• [Prompt]: Print every record exactly, omitting all pictures.
=== Begin Enclosure ===
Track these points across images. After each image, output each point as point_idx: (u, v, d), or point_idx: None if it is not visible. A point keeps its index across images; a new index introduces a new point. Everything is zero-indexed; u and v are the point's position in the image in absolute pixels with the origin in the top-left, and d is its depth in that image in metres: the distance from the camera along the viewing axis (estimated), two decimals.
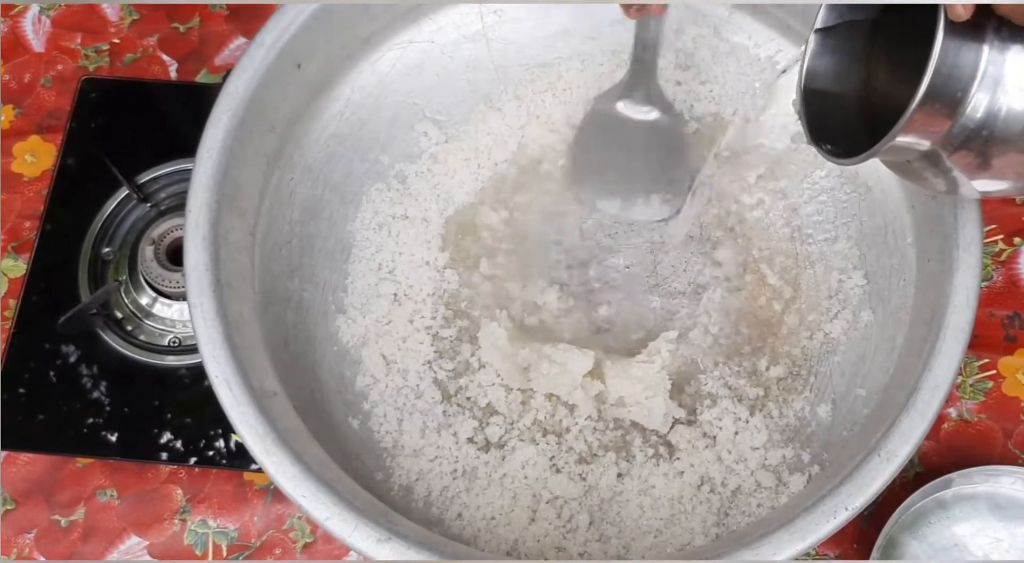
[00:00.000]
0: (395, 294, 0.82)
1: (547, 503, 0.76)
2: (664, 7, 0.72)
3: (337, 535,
=== End Enclosure ===
• [Response to this exercise]:
Track these points across images. After each image, output each point as point_idx: (u, v, d), or point_idx: None if it is not visible. A point keeps its index across images; a new index introduces a new point. Everything is zero-indexed; u and v are the point's position in the image in absolute pixels with the origin in the top-left, and d is its depth in that image in metres: the distance from the camera along the viewing axis (estimated), two decimals.
[00:00.000]
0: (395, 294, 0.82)
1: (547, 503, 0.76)
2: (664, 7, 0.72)
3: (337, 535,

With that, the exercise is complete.